Once upon a time, I lived in Philadelphia. I had two lives there. I started with the life I had in college. During the first two years I did more things in Philadelphia than most of my peers did, by which I mean that I walked around Center City a lot and every once in a while went to the Italian Market. During the third year I didn't live in Philadelphia because I was studying abroad, and during the fourth year I hung out at the White Dog pretty much every Friday night, figured out that I could run past Kelly Drive up to the Wissahickon, and went shopping at Reading Terminal. In that fourth year I started getting Philadelphia, in my small way.
The second life I had was the grad school life, which maybe sounds like it was another chapter in the same life but really it wasn't. In my second Philadelphia life I moved downtown, started making friends who weren't students, and bought bread every day at Metropolitan. I had less to do on a daily basis and more to do on a weekly and monthly basis than I had in life number one. I went to bars more and saw more bands. I watched more (than zero) TV, I discovered Northern Liberties, and I started eating meat. I spent more time trying to figure out what I wanted to do with my life.
I didn't actually finish graduate school while I was living in Philadelphia. I finished it in the year following, after I had moved out to Seattle. And so that first year or two in Seattle kind of feel like their own kind of life -- still a grad student but less entrenched in weird procrastinatory grad student culture and more on my own to just get stuff done. Equal amounts of trying to figure out what I wanted to do with my life. But during that first year especially, I didn't think of Seattle as like a permanent thing. It was a for-now place until graduation took me wherever my life was going to take me.
And then in the end it took me exactly where I was, and I'm still in Seattle a couple of lives later. There was the post-grad-student life living in Capitol Hill, hanging out in a neighborhood -- and in fact an apartment building -- that contained a strange combination of work and life, since the people we lived among and spent weekends hanging out with were also the people we carpooled to work with.

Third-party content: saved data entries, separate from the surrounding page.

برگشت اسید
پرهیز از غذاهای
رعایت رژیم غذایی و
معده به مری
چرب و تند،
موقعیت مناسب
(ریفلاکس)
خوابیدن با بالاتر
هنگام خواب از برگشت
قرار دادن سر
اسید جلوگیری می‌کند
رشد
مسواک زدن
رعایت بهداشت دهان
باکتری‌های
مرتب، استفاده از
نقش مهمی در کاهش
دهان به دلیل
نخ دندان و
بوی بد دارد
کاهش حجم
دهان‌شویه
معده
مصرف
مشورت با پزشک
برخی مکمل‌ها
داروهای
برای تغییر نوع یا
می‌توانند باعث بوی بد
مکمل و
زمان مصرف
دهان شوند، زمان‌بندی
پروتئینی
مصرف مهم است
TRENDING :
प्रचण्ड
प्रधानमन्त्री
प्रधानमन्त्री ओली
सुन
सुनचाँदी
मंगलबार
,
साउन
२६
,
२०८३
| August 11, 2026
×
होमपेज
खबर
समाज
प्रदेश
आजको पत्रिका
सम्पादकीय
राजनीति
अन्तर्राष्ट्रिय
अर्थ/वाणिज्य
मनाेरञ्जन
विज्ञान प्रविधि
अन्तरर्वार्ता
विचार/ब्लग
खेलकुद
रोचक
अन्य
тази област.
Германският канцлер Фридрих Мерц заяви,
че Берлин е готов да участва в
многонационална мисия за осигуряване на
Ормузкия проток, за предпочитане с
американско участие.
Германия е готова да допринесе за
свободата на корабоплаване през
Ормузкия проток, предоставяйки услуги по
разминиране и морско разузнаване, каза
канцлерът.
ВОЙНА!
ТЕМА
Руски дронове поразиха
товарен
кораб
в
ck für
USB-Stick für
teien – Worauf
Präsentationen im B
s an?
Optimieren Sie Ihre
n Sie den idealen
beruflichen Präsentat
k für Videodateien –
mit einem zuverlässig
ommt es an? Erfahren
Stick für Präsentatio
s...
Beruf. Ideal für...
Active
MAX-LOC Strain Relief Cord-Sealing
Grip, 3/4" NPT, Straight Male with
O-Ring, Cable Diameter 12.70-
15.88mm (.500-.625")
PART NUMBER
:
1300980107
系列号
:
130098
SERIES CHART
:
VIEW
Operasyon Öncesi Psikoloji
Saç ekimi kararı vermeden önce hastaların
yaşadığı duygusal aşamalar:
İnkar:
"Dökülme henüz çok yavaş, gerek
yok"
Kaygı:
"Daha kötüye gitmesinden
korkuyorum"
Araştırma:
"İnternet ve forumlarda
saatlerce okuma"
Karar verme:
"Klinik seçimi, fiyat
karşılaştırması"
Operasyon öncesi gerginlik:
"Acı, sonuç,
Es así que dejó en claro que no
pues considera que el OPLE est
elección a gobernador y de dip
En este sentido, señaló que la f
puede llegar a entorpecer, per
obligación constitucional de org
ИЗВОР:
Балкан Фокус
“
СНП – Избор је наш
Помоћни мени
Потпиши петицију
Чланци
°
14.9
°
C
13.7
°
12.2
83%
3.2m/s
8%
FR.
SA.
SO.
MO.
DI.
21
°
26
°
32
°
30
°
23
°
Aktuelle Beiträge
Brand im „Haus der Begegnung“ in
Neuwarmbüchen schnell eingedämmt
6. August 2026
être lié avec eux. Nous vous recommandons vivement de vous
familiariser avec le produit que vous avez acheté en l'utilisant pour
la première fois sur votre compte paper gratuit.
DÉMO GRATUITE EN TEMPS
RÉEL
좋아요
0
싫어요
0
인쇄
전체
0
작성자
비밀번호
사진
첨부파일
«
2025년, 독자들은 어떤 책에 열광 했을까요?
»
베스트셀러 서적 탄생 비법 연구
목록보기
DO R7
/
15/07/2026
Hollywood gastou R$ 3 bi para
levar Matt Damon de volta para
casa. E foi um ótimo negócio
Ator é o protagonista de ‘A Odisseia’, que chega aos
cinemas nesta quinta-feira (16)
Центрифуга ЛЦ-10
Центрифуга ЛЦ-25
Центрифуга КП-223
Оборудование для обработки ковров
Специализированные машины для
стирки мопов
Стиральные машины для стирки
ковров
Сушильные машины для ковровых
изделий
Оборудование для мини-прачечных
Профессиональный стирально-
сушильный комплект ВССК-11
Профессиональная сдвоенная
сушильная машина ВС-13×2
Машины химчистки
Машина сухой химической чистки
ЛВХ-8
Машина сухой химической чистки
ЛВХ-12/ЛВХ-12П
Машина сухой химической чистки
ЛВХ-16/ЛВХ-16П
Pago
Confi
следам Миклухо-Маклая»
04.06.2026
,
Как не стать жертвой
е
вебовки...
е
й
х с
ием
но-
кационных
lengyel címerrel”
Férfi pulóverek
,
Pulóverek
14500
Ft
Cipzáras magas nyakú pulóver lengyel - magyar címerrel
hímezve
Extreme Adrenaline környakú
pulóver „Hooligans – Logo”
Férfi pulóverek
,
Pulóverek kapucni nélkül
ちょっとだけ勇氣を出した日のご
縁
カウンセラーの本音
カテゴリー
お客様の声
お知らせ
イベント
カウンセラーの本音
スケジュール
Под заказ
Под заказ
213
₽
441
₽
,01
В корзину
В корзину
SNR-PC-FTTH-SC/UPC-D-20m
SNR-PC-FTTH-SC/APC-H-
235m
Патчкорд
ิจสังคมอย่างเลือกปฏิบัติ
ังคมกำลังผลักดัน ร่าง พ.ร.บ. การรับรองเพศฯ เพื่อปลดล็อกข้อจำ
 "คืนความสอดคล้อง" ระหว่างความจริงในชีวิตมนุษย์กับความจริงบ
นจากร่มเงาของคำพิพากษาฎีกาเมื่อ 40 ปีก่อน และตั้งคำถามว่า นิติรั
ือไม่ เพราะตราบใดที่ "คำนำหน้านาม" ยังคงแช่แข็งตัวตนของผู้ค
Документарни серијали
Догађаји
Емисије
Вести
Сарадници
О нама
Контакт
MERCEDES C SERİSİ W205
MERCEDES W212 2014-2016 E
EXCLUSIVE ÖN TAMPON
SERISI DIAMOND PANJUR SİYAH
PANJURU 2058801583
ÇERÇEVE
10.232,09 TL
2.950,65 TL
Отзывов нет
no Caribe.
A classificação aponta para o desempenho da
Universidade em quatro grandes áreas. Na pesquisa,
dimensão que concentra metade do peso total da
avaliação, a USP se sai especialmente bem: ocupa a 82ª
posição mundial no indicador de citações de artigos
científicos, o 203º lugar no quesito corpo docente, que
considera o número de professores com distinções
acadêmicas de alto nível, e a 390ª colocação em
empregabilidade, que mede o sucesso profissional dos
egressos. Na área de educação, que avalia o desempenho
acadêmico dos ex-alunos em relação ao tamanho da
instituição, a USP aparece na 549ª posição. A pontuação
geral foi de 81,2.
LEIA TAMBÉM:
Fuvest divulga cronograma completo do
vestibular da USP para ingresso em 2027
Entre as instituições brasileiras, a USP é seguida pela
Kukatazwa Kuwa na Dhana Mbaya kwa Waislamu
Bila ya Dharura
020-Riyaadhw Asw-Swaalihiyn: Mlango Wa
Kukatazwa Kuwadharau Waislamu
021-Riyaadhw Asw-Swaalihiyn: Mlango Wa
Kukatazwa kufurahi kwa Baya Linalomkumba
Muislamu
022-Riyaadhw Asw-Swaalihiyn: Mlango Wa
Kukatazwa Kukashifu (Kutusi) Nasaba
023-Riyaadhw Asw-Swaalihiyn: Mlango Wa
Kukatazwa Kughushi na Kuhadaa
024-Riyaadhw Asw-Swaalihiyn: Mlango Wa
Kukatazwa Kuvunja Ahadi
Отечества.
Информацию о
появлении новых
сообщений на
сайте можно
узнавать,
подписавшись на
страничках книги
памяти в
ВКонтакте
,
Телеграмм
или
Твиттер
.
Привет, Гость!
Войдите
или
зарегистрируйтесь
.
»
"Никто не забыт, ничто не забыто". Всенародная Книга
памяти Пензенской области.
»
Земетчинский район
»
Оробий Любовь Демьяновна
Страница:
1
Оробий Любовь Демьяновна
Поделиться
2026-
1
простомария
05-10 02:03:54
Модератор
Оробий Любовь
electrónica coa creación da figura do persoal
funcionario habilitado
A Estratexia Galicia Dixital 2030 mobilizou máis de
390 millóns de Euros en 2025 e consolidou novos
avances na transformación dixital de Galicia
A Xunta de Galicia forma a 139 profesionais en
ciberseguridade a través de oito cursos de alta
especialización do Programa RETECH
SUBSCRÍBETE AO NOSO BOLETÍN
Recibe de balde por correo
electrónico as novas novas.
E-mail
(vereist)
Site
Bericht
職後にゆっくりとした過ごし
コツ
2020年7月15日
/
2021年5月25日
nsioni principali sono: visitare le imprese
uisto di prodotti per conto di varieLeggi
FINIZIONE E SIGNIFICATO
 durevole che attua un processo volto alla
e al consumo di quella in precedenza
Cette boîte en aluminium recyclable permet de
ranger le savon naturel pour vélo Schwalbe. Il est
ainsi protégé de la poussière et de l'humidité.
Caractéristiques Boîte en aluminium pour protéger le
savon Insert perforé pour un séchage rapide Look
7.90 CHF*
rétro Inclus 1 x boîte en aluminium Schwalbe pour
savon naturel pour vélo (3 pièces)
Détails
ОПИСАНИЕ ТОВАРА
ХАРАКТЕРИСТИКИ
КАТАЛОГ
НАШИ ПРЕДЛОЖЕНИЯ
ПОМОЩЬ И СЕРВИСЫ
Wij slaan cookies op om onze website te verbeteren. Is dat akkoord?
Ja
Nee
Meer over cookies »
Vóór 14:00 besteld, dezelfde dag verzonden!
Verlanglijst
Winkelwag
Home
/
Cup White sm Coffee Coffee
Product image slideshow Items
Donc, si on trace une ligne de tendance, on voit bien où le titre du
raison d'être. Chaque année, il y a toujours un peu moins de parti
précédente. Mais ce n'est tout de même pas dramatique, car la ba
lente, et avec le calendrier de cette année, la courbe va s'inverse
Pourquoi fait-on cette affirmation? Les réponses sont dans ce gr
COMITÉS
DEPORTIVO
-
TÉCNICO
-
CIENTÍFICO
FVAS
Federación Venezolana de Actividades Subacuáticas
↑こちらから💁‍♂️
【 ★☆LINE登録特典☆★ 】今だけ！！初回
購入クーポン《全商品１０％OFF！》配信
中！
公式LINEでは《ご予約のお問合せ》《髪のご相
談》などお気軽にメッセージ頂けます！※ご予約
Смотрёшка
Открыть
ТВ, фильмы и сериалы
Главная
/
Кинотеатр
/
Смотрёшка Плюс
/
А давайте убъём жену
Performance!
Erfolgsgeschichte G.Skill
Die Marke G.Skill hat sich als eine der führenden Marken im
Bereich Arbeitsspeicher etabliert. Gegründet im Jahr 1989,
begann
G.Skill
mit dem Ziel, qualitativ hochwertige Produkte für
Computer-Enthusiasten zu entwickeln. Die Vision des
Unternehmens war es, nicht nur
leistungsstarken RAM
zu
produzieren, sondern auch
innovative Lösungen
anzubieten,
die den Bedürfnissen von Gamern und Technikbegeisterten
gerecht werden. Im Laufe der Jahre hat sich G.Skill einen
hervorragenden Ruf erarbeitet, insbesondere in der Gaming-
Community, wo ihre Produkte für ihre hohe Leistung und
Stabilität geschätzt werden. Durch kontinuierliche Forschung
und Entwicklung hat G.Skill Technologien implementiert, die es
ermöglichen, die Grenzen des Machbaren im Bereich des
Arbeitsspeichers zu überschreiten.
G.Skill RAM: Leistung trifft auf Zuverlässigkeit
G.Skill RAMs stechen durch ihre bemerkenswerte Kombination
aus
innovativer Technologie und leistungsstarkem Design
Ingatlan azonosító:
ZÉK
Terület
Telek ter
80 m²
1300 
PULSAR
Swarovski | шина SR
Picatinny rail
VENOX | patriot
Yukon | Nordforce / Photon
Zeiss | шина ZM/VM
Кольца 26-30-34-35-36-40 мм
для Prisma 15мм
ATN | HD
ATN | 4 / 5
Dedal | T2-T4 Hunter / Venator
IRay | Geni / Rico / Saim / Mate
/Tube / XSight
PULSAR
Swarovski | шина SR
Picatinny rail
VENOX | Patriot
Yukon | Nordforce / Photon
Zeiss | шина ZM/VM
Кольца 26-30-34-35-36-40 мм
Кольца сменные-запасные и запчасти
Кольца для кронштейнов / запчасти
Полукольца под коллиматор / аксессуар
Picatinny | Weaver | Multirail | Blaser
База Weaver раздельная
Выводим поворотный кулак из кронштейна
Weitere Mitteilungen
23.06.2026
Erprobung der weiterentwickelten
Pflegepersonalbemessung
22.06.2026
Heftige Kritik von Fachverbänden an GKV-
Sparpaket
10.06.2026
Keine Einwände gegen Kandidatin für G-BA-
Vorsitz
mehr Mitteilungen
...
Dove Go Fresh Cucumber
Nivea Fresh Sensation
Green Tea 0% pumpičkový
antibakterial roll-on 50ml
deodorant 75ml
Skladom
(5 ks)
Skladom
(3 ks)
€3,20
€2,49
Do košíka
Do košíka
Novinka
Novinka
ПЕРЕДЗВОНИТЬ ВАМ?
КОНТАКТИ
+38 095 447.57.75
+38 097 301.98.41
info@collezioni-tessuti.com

And there is the life after that, where we've moved to Phinney Ridge, going from very much the kind of place where people in their 20s live to an established neighborhood with people in their 30s, young couples and families who all shop at PCC.
It's kind of weird how it's easy to see all these distinct life phases after the fact, because when you're going through them it all feels like one smooth continuous progression. But maybe the choices we make are more discrete and defining than we realize at the time and it's only visible later, when one day you realize that you're in a different place than you were before.